In March of 1847 an unexpected donation arrived from the USA. While America had been the source of much of the famine relief funds that found their way to Ireland this particular charitable gift was different. It didn’t come from Irish-American migrants on the east coast of the USA. It didn’t even come from smaller pockets of Irish migrants in the MidWest or the West. It came from the state of Oklahoma, not a region generally favoured for settlement by the Irish diaspora.
The donation amounted to $170 and it was collected by members of the Choctaw Native American nation. Some sources give the sum involved as $710, but the amount actually donated is immaterial. Either way it was a huge sum of money for a nation of impoverished Native Americans consigned more than a decade before, to life on the comfortably sounding but demonically devised, reservation. The Choctaw probably empathized with the starving Irish because their own history had much of the tragic about it.

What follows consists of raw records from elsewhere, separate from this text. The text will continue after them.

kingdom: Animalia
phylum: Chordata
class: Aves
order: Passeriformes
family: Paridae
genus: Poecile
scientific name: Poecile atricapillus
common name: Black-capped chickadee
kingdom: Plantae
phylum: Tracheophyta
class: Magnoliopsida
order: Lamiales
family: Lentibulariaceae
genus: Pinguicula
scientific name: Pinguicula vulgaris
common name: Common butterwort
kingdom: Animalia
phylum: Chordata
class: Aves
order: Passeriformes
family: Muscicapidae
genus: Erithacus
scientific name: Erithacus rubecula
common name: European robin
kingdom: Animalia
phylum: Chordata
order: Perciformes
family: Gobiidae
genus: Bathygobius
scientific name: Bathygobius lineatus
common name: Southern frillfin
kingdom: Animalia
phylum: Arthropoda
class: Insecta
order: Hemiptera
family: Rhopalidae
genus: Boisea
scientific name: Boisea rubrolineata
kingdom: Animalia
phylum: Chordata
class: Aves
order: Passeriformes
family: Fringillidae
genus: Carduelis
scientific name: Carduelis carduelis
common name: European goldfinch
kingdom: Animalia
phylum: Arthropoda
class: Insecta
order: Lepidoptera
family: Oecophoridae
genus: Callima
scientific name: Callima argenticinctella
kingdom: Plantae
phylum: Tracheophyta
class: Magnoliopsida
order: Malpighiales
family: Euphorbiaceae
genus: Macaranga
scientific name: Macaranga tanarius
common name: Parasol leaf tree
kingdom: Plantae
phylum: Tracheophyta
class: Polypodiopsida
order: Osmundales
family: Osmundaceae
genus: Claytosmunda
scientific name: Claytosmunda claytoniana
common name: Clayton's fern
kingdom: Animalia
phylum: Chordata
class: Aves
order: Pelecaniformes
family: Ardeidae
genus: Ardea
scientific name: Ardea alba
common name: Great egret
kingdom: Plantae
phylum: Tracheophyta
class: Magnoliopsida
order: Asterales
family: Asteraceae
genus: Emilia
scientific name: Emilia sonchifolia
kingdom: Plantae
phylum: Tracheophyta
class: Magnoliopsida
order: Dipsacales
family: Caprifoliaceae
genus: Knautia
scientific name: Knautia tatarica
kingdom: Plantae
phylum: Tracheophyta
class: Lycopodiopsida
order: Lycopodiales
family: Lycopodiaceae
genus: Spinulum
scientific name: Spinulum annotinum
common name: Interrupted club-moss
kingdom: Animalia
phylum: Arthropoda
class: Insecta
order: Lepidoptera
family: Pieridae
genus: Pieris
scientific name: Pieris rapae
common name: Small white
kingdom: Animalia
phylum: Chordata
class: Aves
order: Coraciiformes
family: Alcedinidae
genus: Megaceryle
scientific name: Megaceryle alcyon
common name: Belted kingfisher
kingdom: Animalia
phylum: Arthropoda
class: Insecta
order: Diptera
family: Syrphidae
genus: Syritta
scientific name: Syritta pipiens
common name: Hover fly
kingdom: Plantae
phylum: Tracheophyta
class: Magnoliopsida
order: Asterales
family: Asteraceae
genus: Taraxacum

In the war of 1812, fought against the British, the Choctaws had aided the forces led by General Andrew Jackson in the struggle against the former colonial masters. Abject defeat could well have led to the end of the great American Democratic experiment – not that democracy proved to be of much use to the Choctaw. Their reward, in 1831, had been expulsion from their homes in the south-eastern USA during the self-same Andrew Jackson’s presidency, and banishment to the bad lands of Oklahoma. This forced transportation, known as the Trail of Tears had caused the deaths of almost half of the 20,000 or so Choctaw obliged to decamp to the mid-west. Their fate was later shared by the Cherokee, Chickasaw, Creek and Seminole nations, all forced into exile, starvation and cultural suppression. The white man wanted their land, and what the white man wanted he got. The punitive Treaty of Dancing Rabbit Creek signed in 1830, attended to the detail of the wholesale dispossession of the Choctaw. Similar barbed treaties achieved the same result with the other four so called ‘Civilised Tribes’.
1831 was one of the coldest winters on record and the Federal government was not about to waste valuable taxpayers money on providing adequate food, clothing and transportation to mere Indians to protect them from the elements during such an arduous trip westwards into the even colder interior.
So it’s not hard to see why the Choctaw, having heard of the Great Famine, empathised with the Irish people. What must have been more difficult was raising such a significant sum. Only in recent years has their generosity been recognized in Ireland but today, former president Mary Robinson is an honorary chieftain of the Choctaw nation and a plaque commemorating their charity has been erected outside Dublin’s Mansion House. Other monuments around the country recognize their immensely charitable gesture.
The Choctaw, originally from the modern state of Mississippi, more than earned their designation as one of the Five ‘Civilised’ tribes, when they set about collecting a charitable donation worth at least $100,000 in today’s money, to the relief of famine in Ireland, one hundred and sixty-nine years ago, on this day.